Social Security: A federal social insurance program established in 1935 that includes a retirement income program, disability, and survivor and Supplemental Security Income benefits, and health insurance through the Medicare program.
Spend Down: A Medicaid financial eligibility requirement that requires beneficiaries to spend down their income/or assets by paying for health care with their own assets or income until they reach the income-eligibility level.
Support Groups: Groups of people who share a common bond (e.g. caregivers) and come together on a regular basis to share problems and experiences. The groups may be sponsored by social service agencies, senior centers and religious organizations.
State Units on Aging (SUAs): The Older Americans Act mandates that each state have a state agency on aging which is part of state government. The State Agency on Aging is the designated focal point within the state government responsible for administering a complex service system designed to complement and support other human service systems in meeting the needs of the elderly.

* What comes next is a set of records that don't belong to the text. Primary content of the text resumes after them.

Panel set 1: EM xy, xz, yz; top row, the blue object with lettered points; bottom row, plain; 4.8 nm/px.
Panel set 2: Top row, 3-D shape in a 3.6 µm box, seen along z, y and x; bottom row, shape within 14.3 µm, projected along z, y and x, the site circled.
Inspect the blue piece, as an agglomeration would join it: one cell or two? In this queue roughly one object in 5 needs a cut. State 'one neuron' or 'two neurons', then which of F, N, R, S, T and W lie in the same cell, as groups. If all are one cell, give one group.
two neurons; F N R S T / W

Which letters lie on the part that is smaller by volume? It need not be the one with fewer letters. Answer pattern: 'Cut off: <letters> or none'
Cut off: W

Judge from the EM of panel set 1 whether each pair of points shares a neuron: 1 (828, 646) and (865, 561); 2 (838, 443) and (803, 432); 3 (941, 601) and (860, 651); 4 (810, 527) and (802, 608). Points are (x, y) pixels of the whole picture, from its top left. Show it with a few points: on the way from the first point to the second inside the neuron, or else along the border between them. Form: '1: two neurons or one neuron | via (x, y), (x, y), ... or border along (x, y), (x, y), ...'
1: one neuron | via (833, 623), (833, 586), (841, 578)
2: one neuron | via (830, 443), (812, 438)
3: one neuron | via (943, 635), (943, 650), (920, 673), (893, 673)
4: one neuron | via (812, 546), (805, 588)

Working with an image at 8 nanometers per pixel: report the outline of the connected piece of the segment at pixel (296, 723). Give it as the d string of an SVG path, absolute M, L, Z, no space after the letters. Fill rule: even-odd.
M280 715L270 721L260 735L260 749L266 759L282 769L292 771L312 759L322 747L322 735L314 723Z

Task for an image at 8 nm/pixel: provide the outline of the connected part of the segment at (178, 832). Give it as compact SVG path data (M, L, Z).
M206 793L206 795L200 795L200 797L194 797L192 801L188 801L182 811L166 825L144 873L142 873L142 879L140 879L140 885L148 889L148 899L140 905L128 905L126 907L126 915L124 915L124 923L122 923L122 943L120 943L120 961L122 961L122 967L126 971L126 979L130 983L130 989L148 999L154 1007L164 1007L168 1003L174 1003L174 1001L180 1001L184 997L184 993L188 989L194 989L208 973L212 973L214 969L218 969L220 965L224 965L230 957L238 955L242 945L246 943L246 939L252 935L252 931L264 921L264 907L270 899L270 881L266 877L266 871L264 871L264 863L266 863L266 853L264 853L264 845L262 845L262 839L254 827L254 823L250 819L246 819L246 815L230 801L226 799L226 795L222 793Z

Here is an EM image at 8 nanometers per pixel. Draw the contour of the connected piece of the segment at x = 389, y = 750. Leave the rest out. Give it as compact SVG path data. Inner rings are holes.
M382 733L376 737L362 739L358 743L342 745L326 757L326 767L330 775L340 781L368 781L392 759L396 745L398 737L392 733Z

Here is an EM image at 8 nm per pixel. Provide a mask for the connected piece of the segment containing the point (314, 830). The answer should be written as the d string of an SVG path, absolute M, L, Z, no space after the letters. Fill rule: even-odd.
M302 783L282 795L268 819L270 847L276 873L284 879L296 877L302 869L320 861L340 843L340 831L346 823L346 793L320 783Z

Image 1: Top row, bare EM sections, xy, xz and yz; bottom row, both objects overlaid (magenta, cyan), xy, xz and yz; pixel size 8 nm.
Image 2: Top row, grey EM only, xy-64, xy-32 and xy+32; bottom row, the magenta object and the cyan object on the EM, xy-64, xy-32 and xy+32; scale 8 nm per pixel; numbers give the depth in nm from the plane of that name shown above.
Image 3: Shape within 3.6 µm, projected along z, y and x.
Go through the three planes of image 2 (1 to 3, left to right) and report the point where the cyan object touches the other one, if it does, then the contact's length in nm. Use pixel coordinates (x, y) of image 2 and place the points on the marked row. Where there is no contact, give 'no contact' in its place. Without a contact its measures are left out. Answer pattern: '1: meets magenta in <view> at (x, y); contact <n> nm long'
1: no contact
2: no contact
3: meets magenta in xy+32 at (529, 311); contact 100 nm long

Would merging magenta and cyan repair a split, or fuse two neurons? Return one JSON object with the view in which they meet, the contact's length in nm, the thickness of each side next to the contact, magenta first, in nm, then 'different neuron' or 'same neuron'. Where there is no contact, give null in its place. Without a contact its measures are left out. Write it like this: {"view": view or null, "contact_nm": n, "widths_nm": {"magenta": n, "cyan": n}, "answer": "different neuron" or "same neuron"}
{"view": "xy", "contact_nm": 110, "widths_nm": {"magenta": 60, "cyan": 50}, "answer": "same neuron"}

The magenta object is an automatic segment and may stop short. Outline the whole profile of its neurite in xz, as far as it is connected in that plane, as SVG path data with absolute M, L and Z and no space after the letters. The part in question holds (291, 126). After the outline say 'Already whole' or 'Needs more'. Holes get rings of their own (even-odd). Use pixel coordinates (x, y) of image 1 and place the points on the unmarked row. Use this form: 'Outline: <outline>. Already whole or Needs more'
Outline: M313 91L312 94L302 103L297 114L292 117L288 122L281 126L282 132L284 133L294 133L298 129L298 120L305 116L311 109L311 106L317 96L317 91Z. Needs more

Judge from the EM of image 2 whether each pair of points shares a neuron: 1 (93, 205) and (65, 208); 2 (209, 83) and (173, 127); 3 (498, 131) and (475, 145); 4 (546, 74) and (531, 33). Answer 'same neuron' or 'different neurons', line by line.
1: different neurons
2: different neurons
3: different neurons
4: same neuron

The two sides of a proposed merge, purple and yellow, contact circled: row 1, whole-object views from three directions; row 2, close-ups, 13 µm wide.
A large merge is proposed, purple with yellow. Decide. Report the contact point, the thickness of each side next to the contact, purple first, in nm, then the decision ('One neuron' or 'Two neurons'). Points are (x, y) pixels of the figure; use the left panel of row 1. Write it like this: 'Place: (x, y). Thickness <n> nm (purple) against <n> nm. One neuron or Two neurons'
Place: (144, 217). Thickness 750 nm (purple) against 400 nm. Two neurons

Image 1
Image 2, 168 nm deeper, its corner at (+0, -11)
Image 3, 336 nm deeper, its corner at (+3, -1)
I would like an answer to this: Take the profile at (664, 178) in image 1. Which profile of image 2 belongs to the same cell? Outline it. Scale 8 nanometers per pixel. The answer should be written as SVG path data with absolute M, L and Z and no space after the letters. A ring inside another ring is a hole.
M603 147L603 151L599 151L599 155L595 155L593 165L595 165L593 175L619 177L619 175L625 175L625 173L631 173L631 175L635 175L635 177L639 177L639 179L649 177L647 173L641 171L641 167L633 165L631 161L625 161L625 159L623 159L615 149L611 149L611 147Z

The New York State Office for the Aging is the designated SUA for New York.
State Health Insurance Information Counseling and Assistance Programs (SHIP): Known as SHIP, this program is comprised of 53 state programs and nearly 15,000 trained volunteers who offer unbiased, one-on-one counseling to help Medicare beneficiaries understand their health insurance benefits and options.
Transportation: Programs that provide door-to-door transportation for people who may be elderly or disabled, do not have private transportation and are unable to use public transportation to meet their needs.
Vetting: A process of examination and evaluation that generally refers to performing a background check on someone before offering him or her employment.